WORK ITEM: Could you restate the data below word for word, without its pictures?

DATA FOR PROCESSING:
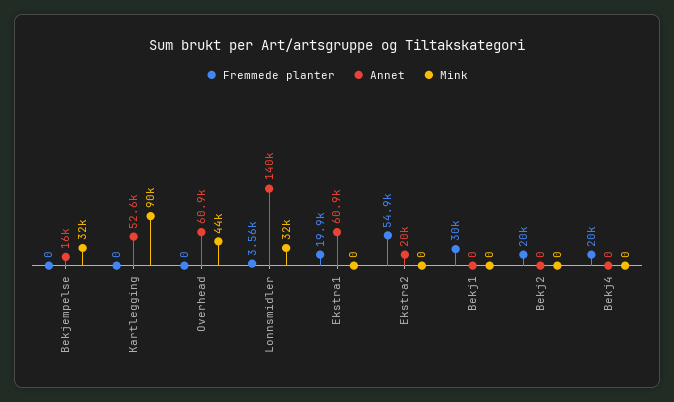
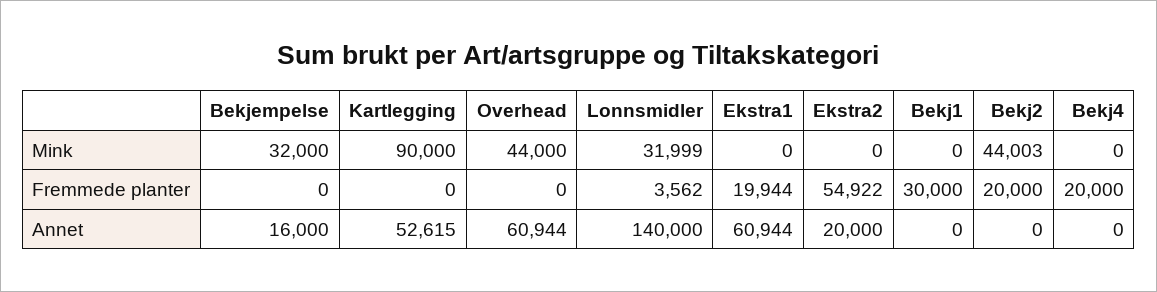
Mink, Bekj2: 0 -> 44003

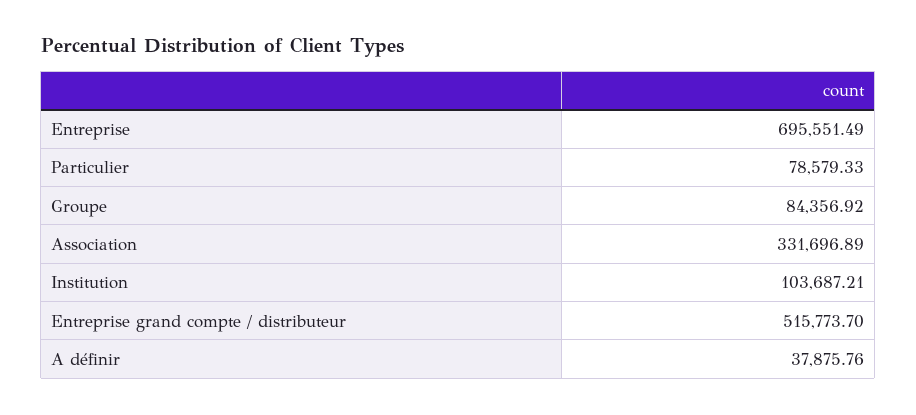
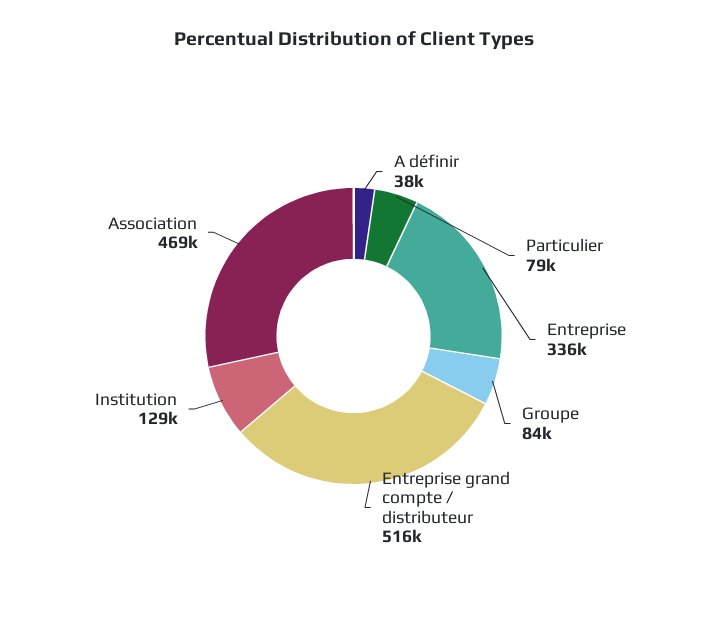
Entreprise: 695551.49 -> 336000
Association: 331696.89 -> 469000
Institution: 103687.21 -> 129000

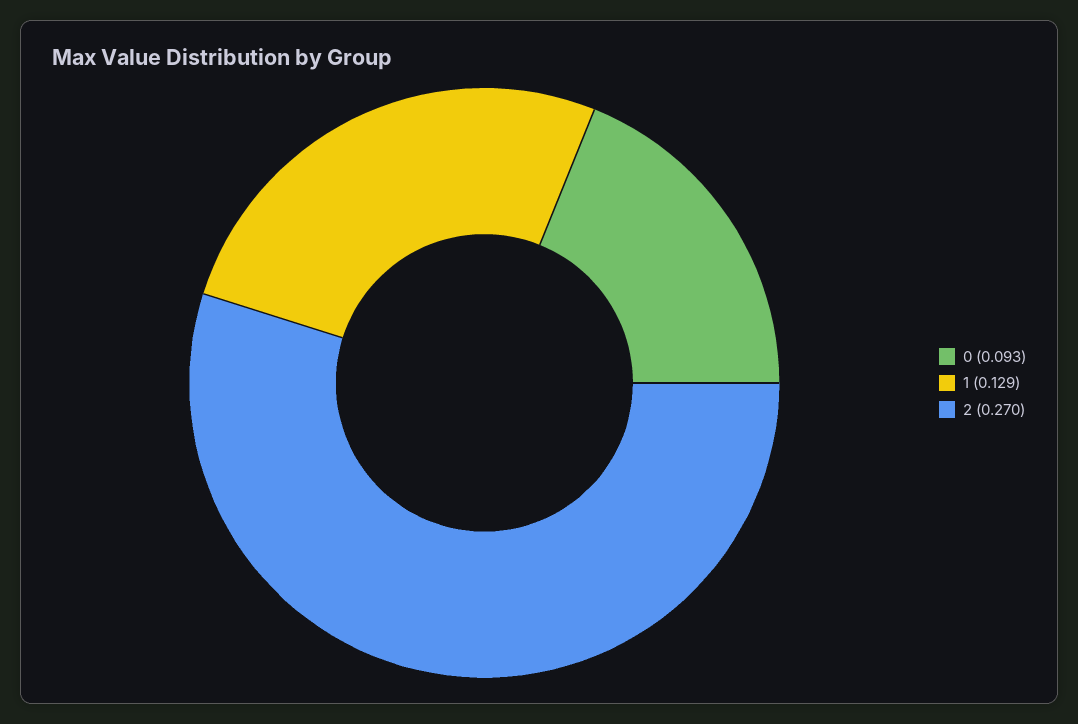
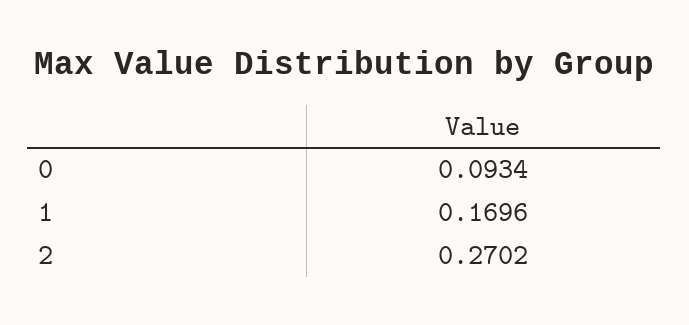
1: 0.129 -> 0.1696

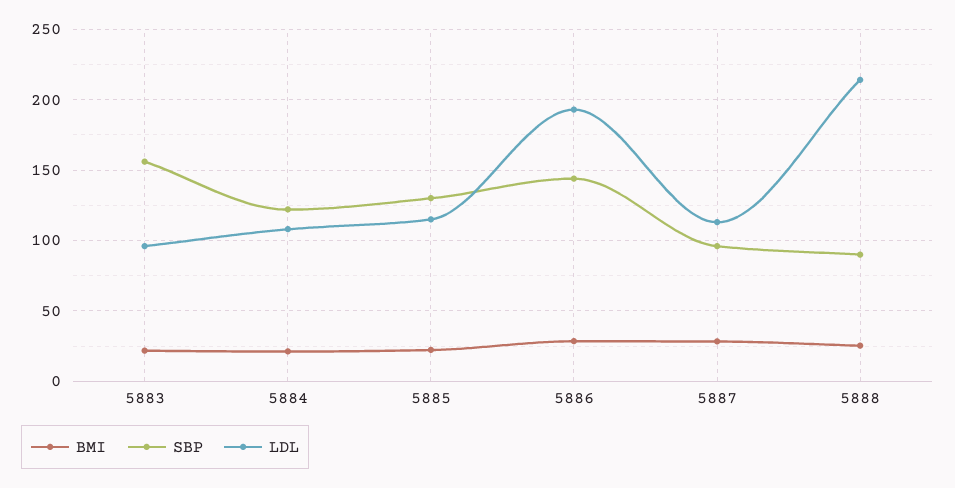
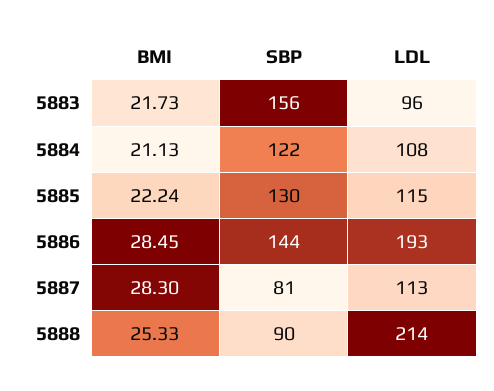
SBP, 5887: 95 -> 81

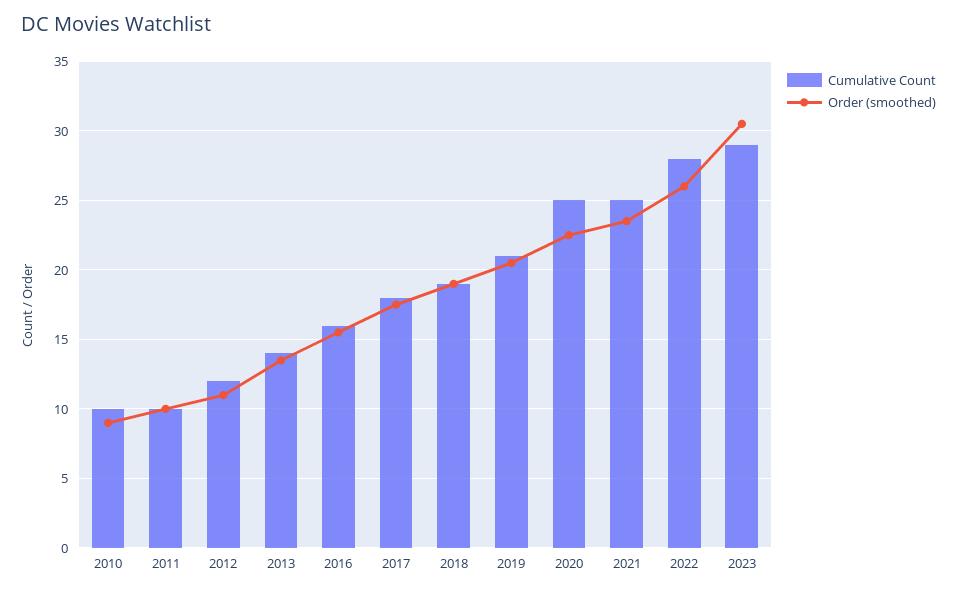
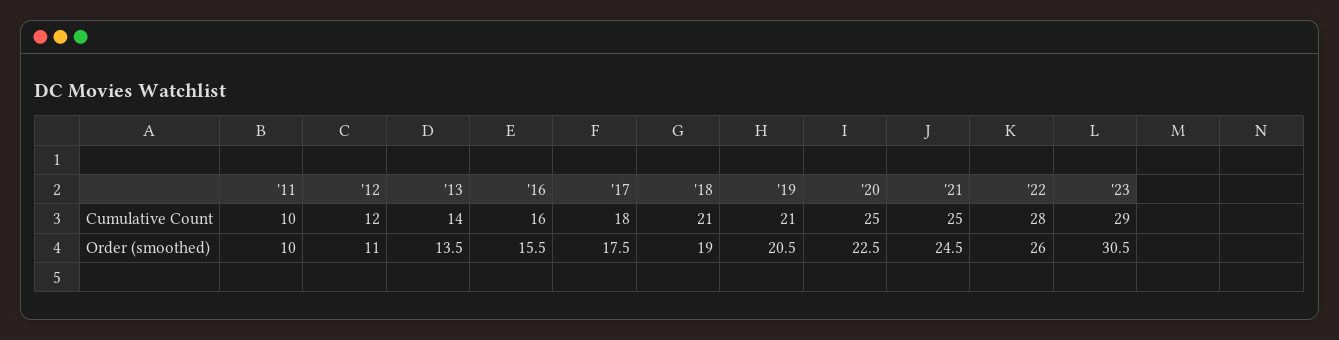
Cumulative Count, 2010: 10 -> none
Order (smoothed), 2010: 9 -> none
Cumulative Count, 2018: 19 -> 21
Order (smoothed), 2021: 23.5 -> 24.5

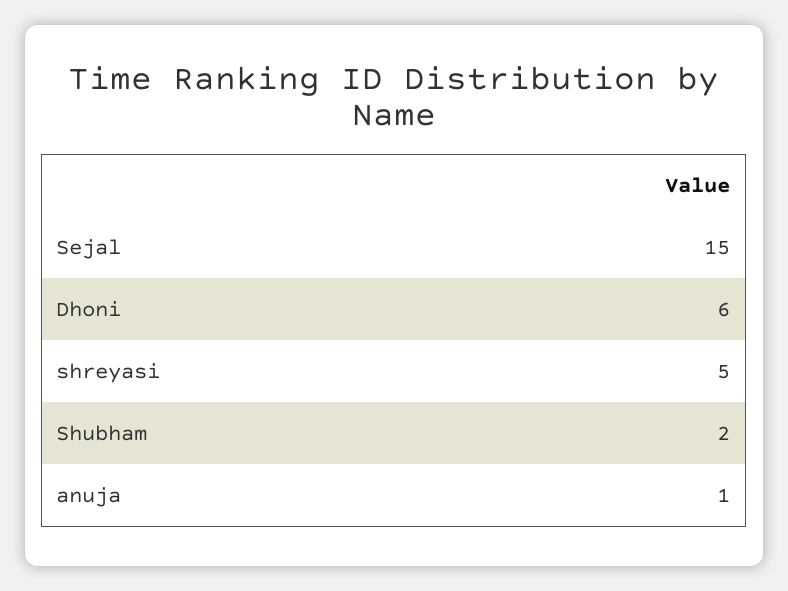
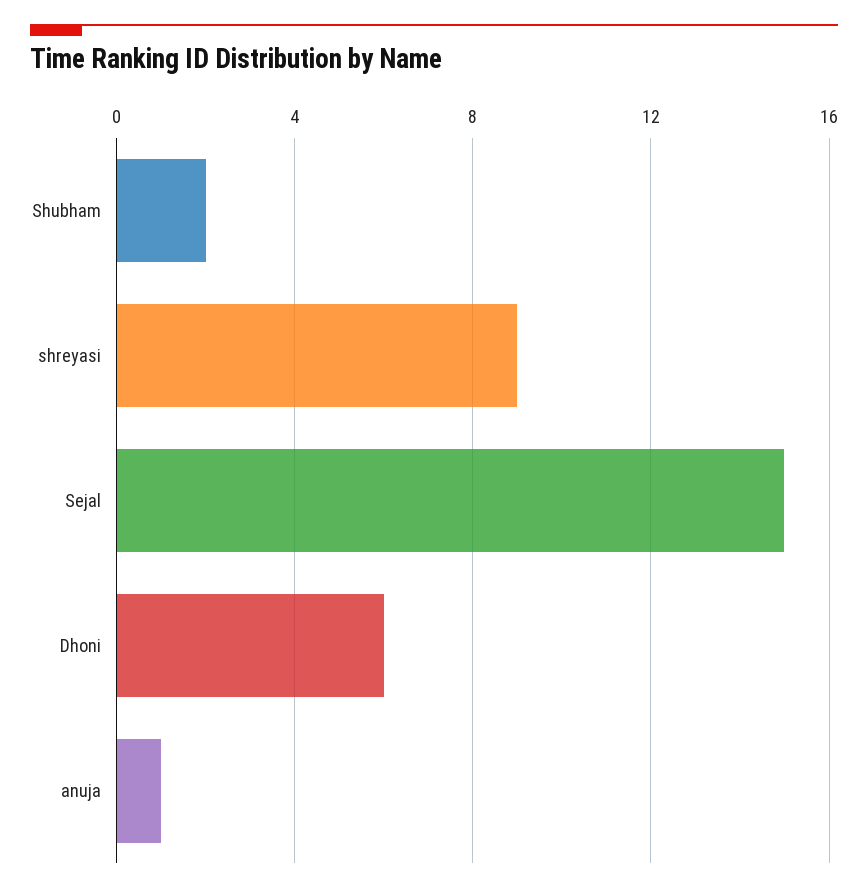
shreyasi: 5 -> 9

FINAL ANSWER:
Mink, Bekj2: 0 -> 44003

Entreprise: 695551.49 -> 336000
Association: 331696.89 -> 469000
Institution: 103687.21 -> 129000

1: 0.129 -> 0.1696

SBP, 5887: 95 -> 81

Cumulative Count, 2010: 10 -> none
Order (smoothed), 2010: 9 -> none
Cumulative Count, 2018: 19 -> 21
Order (smoothed), 2021: 23.5 -> 24.5

shreyasi: 5 -> 9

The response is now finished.